Write out all of the data exactly as it appears.

> _Source material_:

──────────

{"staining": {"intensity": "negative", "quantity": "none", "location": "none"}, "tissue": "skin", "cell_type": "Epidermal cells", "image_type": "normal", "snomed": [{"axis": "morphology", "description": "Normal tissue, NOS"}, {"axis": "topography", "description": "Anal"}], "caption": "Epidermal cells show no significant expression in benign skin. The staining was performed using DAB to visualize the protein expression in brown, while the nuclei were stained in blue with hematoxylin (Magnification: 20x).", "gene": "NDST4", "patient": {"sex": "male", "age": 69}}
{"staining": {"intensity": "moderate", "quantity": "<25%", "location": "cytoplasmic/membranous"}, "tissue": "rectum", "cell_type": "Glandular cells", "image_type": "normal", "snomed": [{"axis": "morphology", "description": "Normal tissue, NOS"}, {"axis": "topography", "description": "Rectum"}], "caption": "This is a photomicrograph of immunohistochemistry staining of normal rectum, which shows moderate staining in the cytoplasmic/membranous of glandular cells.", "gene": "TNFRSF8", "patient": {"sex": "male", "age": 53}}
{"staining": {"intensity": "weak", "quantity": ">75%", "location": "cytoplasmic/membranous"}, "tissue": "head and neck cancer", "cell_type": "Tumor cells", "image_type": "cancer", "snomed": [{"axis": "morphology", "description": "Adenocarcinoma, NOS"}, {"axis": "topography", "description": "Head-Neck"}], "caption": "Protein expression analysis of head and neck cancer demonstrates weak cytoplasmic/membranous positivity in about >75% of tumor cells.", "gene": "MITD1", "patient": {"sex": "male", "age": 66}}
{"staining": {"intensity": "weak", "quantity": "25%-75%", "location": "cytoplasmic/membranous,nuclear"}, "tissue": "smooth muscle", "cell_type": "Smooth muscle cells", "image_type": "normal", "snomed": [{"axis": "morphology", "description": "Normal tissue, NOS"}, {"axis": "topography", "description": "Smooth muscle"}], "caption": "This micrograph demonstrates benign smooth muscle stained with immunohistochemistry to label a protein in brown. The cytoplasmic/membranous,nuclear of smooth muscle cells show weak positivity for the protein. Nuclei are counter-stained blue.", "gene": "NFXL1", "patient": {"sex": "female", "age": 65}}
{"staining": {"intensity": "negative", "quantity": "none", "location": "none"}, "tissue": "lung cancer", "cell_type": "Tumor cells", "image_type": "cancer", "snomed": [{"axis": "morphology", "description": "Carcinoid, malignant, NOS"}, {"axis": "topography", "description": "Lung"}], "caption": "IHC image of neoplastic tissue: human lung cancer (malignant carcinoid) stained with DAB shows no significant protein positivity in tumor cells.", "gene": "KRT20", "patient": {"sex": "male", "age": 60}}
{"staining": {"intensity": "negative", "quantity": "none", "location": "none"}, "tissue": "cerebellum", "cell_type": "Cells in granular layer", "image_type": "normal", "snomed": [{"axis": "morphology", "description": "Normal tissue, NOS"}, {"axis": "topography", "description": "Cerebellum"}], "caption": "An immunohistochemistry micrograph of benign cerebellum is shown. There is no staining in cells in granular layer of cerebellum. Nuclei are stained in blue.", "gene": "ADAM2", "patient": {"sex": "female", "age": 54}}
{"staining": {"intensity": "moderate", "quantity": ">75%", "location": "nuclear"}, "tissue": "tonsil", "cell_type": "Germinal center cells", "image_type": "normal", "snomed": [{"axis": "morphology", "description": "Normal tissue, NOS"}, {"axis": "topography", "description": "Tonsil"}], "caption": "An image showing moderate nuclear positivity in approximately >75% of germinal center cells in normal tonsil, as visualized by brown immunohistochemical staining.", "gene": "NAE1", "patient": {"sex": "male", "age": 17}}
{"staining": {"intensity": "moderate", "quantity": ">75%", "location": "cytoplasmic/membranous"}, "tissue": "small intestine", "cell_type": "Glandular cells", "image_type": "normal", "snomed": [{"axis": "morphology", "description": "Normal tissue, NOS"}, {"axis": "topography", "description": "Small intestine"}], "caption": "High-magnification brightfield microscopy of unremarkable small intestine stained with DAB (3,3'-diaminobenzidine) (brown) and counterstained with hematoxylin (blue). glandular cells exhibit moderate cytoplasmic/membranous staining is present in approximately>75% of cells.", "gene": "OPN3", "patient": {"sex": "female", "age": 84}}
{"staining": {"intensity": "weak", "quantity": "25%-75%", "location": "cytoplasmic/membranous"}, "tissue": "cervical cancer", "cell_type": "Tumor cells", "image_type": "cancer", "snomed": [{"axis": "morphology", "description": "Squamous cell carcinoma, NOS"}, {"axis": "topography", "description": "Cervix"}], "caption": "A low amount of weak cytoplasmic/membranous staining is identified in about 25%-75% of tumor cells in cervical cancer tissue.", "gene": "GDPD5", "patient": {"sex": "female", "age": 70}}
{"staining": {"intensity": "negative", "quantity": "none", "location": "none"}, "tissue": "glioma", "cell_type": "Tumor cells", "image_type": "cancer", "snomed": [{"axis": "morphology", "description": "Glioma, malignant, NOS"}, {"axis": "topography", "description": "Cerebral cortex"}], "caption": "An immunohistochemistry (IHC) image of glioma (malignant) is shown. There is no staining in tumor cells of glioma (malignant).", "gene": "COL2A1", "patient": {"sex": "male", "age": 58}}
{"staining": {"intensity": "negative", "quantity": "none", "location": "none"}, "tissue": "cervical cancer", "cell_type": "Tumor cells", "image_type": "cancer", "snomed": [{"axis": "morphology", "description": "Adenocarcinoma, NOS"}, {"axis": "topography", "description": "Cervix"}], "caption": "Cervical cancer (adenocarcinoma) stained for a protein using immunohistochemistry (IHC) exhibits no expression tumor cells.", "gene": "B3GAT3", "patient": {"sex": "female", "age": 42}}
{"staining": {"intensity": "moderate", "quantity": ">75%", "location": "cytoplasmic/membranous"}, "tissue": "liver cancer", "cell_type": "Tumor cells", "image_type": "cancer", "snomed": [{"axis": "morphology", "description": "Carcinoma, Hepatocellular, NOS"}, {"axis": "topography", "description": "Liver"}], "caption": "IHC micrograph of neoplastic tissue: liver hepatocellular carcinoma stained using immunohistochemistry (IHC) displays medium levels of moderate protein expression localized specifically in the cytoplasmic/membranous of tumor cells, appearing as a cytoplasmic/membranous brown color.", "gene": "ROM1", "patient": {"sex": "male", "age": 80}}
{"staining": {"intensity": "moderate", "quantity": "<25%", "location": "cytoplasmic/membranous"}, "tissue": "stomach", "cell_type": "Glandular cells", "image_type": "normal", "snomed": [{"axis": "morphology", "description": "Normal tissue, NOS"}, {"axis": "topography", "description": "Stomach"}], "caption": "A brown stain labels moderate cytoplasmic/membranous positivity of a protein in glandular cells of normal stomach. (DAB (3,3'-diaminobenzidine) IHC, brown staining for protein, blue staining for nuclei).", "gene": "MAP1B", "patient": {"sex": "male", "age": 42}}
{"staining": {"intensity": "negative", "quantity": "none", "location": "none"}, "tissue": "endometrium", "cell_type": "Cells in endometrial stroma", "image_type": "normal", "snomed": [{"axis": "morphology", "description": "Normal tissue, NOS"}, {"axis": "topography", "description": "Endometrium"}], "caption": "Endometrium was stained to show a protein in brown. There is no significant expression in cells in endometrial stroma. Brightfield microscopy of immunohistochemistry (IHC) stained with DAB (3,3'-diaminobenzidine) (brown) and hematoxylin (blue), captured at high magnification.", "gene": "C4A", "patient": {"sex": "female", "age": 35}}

──────────

> _Output of the exercise_:
{"staining": {"intensity": "negative", "quantity": "none", "location": "none"}, "tissue": "skin", "cell_type": "Epidermal cells", "image_type": "normal", "snomed": [{"axis": "morphology", "description": "Normal tissue, NOS"}, {"axis": "topography", "description": "Anal"}], "caption": "Epidermal cells show no significant expression in benign skin. The staining was performed using DAB to visualize the protein expression in brown, while the nuclei were stained in blue with hematoxylin (Magnification: 20x).", "gene": "NDST4", "patient": {"sex": "male", "age": 69}}
{"staining": {"intensity": "moderate", "quantity": "<25%", "location": "cytoplasmic/membranous"}, "tissue": "rectum", "cell_type": "Glandular cells", "image_type": "normal", "snomed": [{"axis": "morphology", "description": "Normal tissue, NOS"}, {"axis": "topography", "description": "Rectum"}], "caption": "This is a photomicrograph of immunohistochemistry staining of normal rectum, which shows moderate staining in the cytoplasmic/membranous of glandular cells.", "gene": "TNFRSF8", "patient": {"sex": "male", "age": 53}}
{"staining": {"intensity": "weak", "quantity": ">75%", "location": "cytoplasmic/membranous"}, "tissue": "head and neck cancer", "cell_type": "Tumor cells", "image_type": "cancer", "snomed": [{"axis": "morphology", "description": "Adenocarcinoma, NOS"}, {"axis": "topography", "description": "Head-Neck"}], "caption": "Protein expression analysis of head and neck cancer demonstrates weak cytoplasmic/membranous positivity in about >75% of tumor cells.", "gene": "MITD1", "patient": {"sex": "male", "age": 66}}
{"staining": {"intensity": "weak", "quantity": "25%-75%", "location": "cytoplasmic/membranous,nuclear"}, "tissue": "smooth muscle", "cell_type": "Smooth muscle cells", "image_type": "normal", "snomed": [{"axis": "morphology", "description": "Normal tissue, NOS"}, {"axis": "topography", "description": "Smooth muscle"}], "caption": "This micrograph demonstrates benign smooth muscle stained with immunohistochemistry to label a protein in brown. The cytoplasmic/membranous,nuclear of smooth muscle cells show weak positivity for the protein. Nuclei are counter-stained blue.", "gene": "NFXL1", "patient": {"sex": "female", "age": 65}}
{"staining": {"intensity": "negative", "quantity": "none", "location": "none"}, "tissue": "lung cancer", "cell_type": "Tumor cells", "image_type": "cancer", "snomed": [{"axis": "morphology", "description": "Carcinoid, malignant, NOS"}, {"axis": "topography", "description": "Lung"}], "caption": "IHC image of neoplastic tissue: human lung cancer (malignant carcinoid) stained with DAB shows no significant protein positivity in tumor cells.", "gene": "KRT20", "patient": {"sex": "male", "age": 60}}
{"staining": {"intensity": "negative", "quantity": "none", "location": "none"}, "tissue": "cerebellum", "cell_type": "Cells in granular layer", "image_type": "normal", "snomed": [{"axis": "morphology", "description": "Normal tissue, NOS"}, {"axis": "topography", "description": "Cerebellum"}], "caption": "An immunohistochemistry micrograph of benign cerebellum is shown. There is no staining in cells in granular layer of cerebellum. Nuclei are stained in blue.", "gene": "ADAM2", "patient": {"sex": "female", "age": 54}}
{"staining": {"intensity": "moderate", "quantity": ">75%", "location": "nuclear"}, "tissue": "tonsil", "cell_type": "Germinal center cells", "image_type": "normal", "snomed": [{"axis": "morphology", "description": "Normal tissue, NOS"}, {"axis": "topography", "description": "Tonsil"}], "caption": "An image showing moderate nuclear positivity in approximately >75% of germinal center cells in normal tonsil, as visualized by brown immunohistochemical staining.", "gene": "NAE1", "patient": {"sex": "male", "age": 17}}
{"staining": {"intensity": "moderate", "quantity": ">75%", "location": "cytoplasmic/membranous"}, "tissue": "small intestine", "cell_type": "Glandular cells", "image_type": "normal", "snomed": [{"axis": "morphology", "description": "Normal tissue, NOS"}, {"axis": "topography", "description": "Small intestine"}], "caption": "High-magnification brightfield microscopy of unremarkable small intestine stained with DAB (3,3'-diaminobenzidine) (brown) and counterstained with hematoxylin (blue). glandular cells exhibit moderate cytoplasmic/membranous staining is present in approximately>75% of cells.", "gene": "OPN3", "patient": {"sex": "female", "age": 84}}
{"staining": {"intensity": "weak", "quantity": "25%-75%", "location": "cytoplasmic/membranous"}, "tissue": "cervical cancer", "cell_type": "Tumor cells", "image_type": "cancer", "snomed": [{"axis": "morphology", "description": "Squamous cell carcinoma, NOS"}, {"axis": "topography", "description": "Cervix"}], "caption": "A low amount of weak cytoplasmic/membranous staining is identified in about 25%-75% of tumor cells in cervical cancer tissue.", "gene": "GDPD5", "patient": {"sex": "female", "age": 70}}
{"staining": {"intensity": "negative", "quantity": "none", "location": "none"}, "tissue": "glioma", "cell_type": "Tumor cells", "image_type": "cancer", "snomed": [{"axis": "morphology", "description": "Glioma, malignant, NOS"}, {"axis": "topography", "description": "Cerebral cortex"}], "caption": "An immunohistochemistry (IHC) image of glioma (malignant) is shown. There is no staining in tumor cells of glioma (malignant).", "gene": "COL2A1", "patient": {"sex": "male", "age": 58}}
{"staining": {"intensity": "negative", "quantity": "none", "location": "none"}, "tissue": "cervical cancer", "cell_type": "Tumor cells", "image_type": "cancer", "snomed": [{"axis": "morphology", "description": "Adenocarcinoma, NOS"}, {"axis": "topography", "description": "Cervix"}], "caption": "Cervical cancer (adenocarcinoma) stained for a protein using immunohistochemistry (IHC) exhibits no expression tumor cells.", "gene": "B3GAT3", "patient": {"sex": "female", "age": 42}}
{"staining": {"intensity": "moderate", "quantity": ">75%", "location": "cytoplasmic/membranous"}, "tissue": "liver cancer", "cell_type": "Tumor cells", "image_type": "cancer", "snomed": [{"axis": "morphology", "description": "Carcinoma, Hepatocellular, NOS"}, {"axis": "topography", "description": "Liver"}], "caption": "IHC micrograph of neoplastic tissue: liver hepatocellular carcinoma stained using immunohistochemistry (IHC) displays medium levels of moderate protein expression localized specifically in the cytoplasmic/membranous of tumor cells, appearing as a cytoplasmic/membranous brown color.", "gene": "ROM1", "patient": {"sex": "male", "age": 80}}
{"staining": {"intensity": "moderate", "quantity": "<25%", "location": "cytoplasmic/membranous"}, "tissue": "stomach", "cell_type": "Glandular cells", "image_type": "normal", "snomed": [{"axis": "morphology", "description": "Normal tissue, NOS"}, {"axis": "topography", "description": "Stomach"}], "caption": "A brown stain labels moderate cytoplasmic/membranous positivity of a protein in glandular cells of normal stomach. (DAB (3,3'-diaminobenzidine) IHC, brown staining for protein, blue staining for nuclei).", "gene": "MAP1B", "patient": {"sex": "male", "age": 42}}
{"staining": {"intensity": "negative", "quantity": "none", "location": "none"}, "tissue": "endometrium", "cell_type": "Cells in endometrial stroma", "image_type": "normal", "snomed": [{"axis": "morphology", "description": "Normal tissue, NOS"}, {"axis": "topography", "description": "Endometrium"}], "caption": "Endometrium was stained to show a protein in brown. There is no significant expression in cells in endometrial stroma. Brightfield microscopy of immunohistochemistry (IHC) stained with DAB (3,3'-diaminobenzidine) (brown) and hematoxylin (blue), captured at high magnification.", "gene": "C4A", "patient": {"sex": "female", "age": 35}}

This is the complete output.